BEGIN DATASET ENTRIES

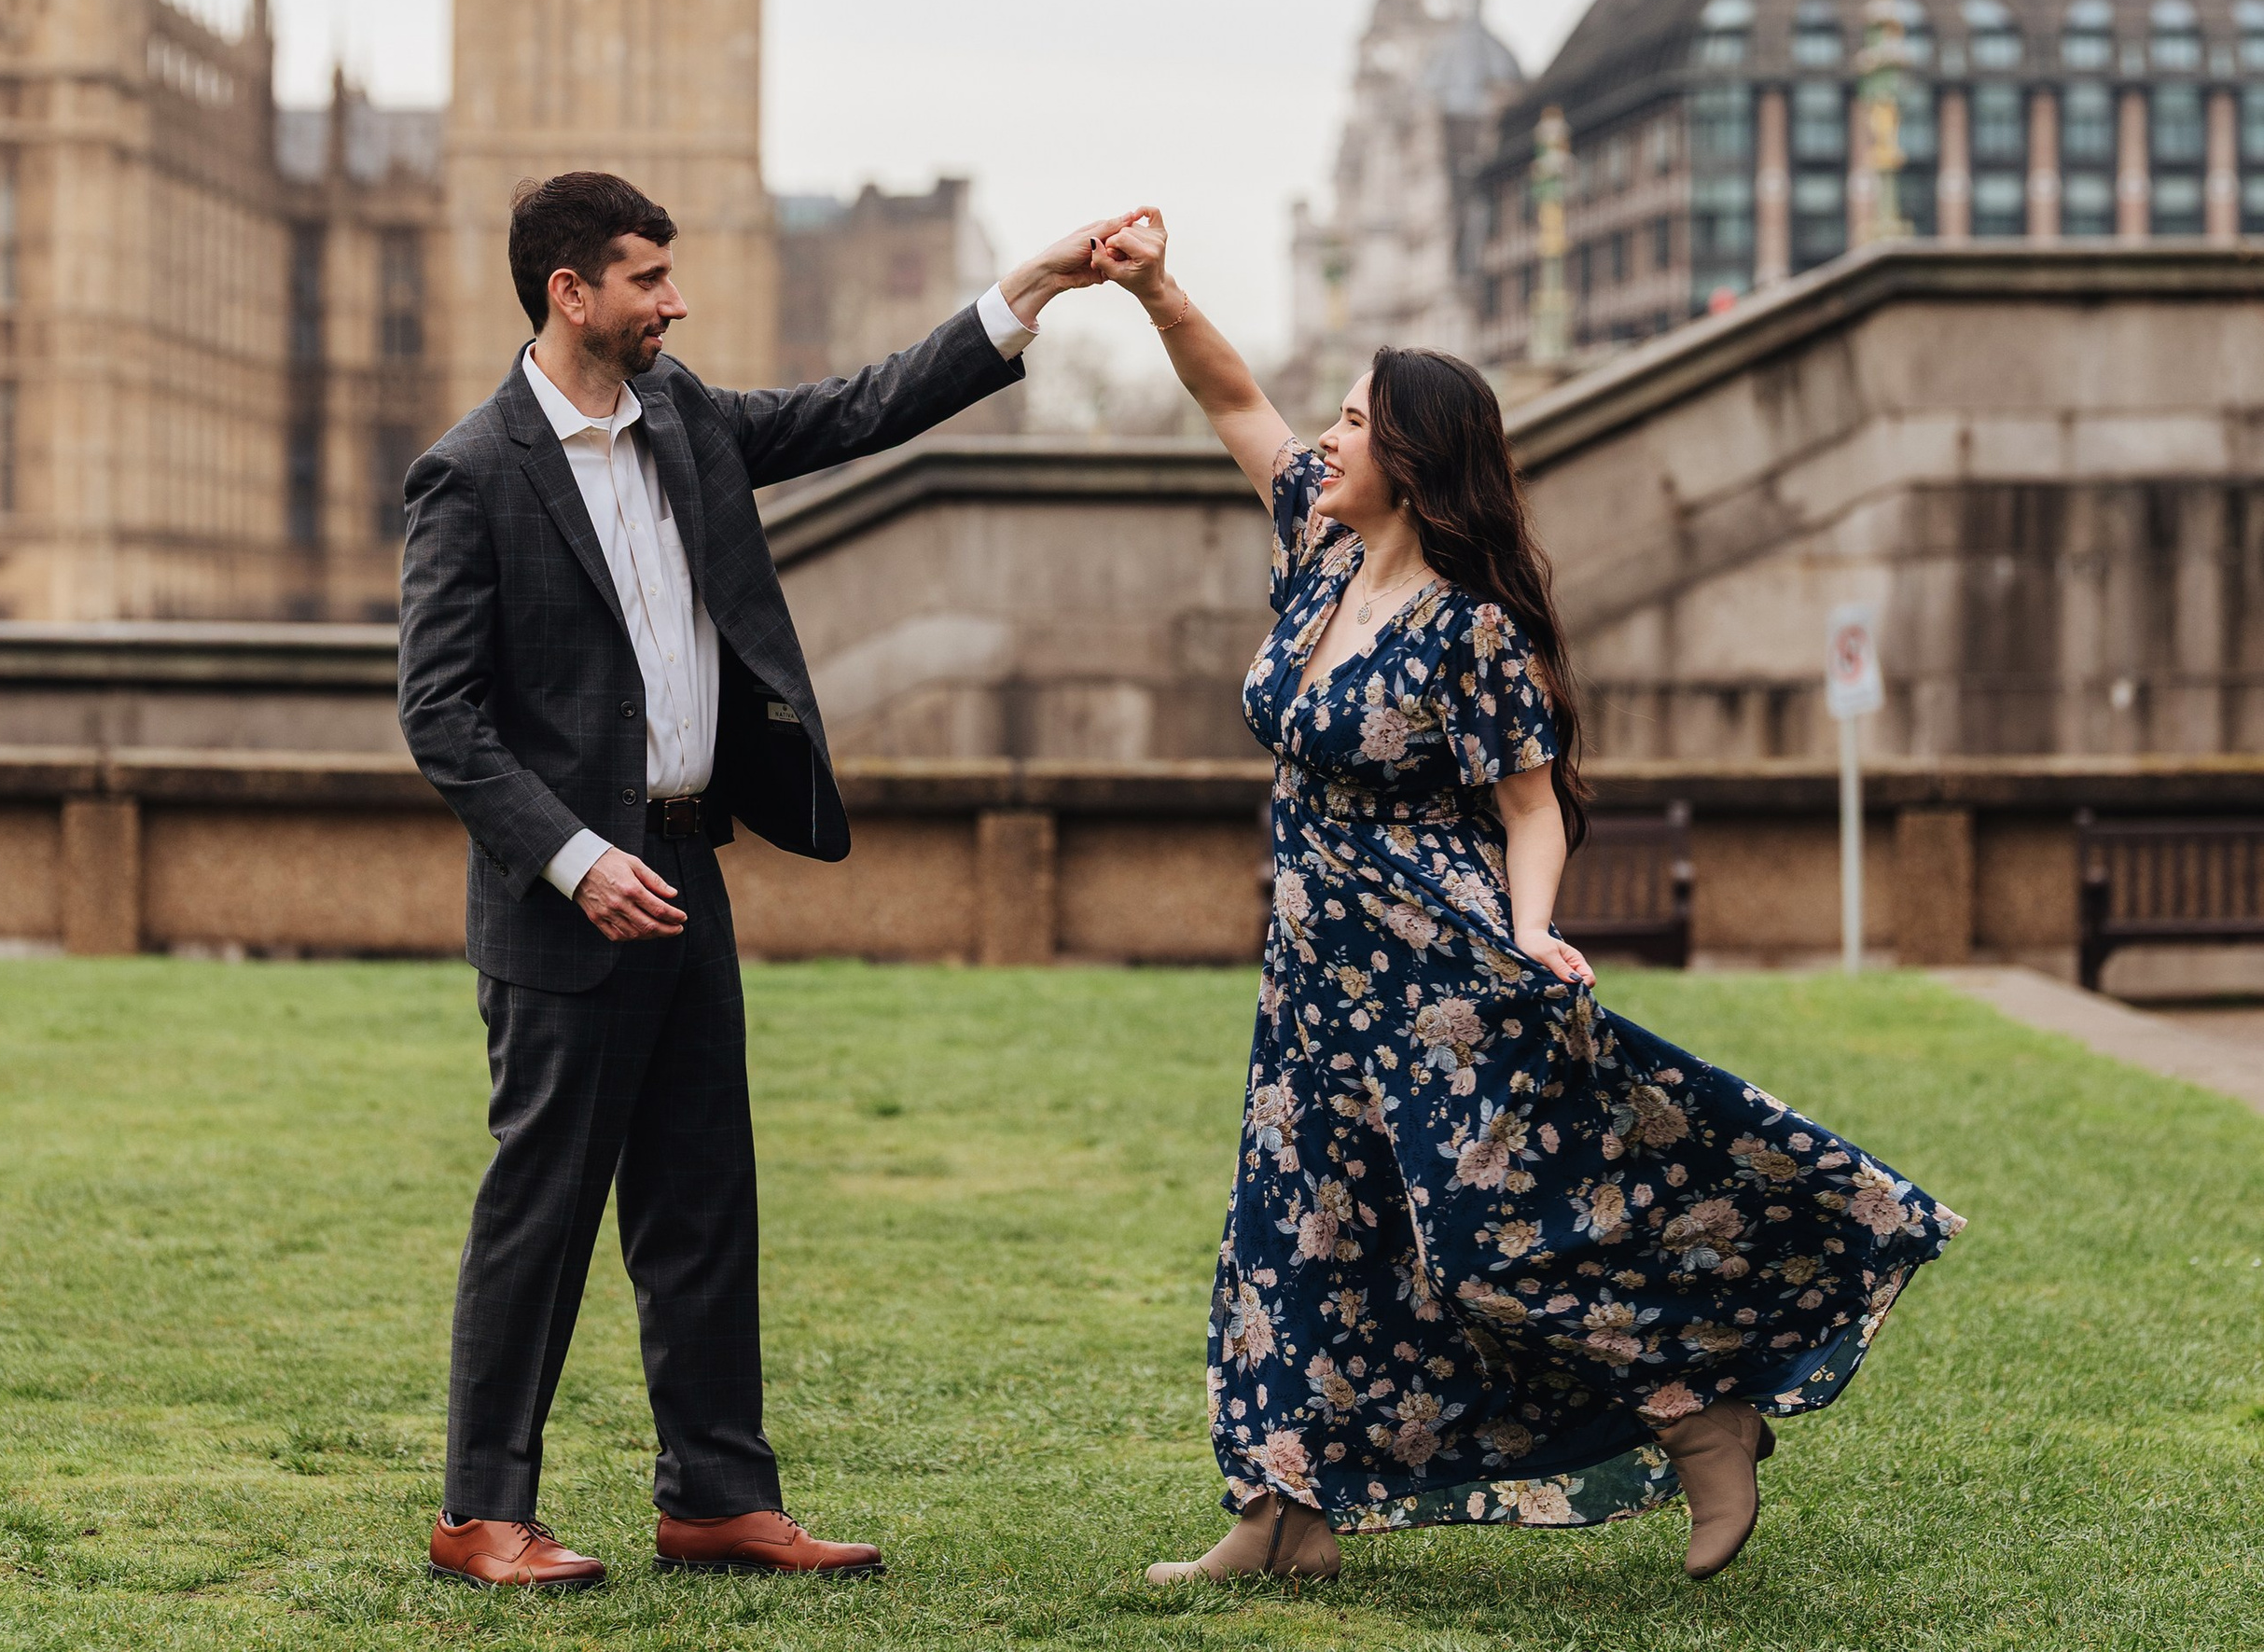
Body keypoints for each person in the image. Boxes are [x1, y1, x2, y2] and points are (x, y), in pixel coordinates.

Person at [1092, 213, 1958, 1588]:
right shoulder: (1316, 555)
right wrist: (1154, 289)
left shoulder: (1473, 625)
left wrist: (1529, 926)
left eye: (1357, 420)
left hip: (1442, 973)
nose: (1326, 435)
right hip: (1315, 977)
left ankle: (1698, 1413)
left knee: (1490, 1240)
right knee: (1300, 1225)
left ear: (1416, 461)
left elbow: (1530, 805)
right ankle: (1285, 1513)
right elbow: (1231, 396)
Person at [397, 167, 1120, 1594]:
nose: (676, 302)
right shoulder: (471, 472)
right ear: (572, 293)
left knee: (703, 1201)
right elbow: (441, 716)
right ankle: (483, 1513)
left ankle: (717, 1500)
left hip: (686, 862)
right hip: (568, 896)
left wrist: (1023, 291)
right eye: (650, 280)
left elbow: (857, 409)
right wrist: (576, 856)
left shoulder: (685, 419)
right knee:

END DATASET ENTRIES

### EXERCISE INSTRUCTIONS:
In the records above, some lines hold the word "shoulder". Say how many, and nothing more.

### REPLY TO THE EXERCISE:
4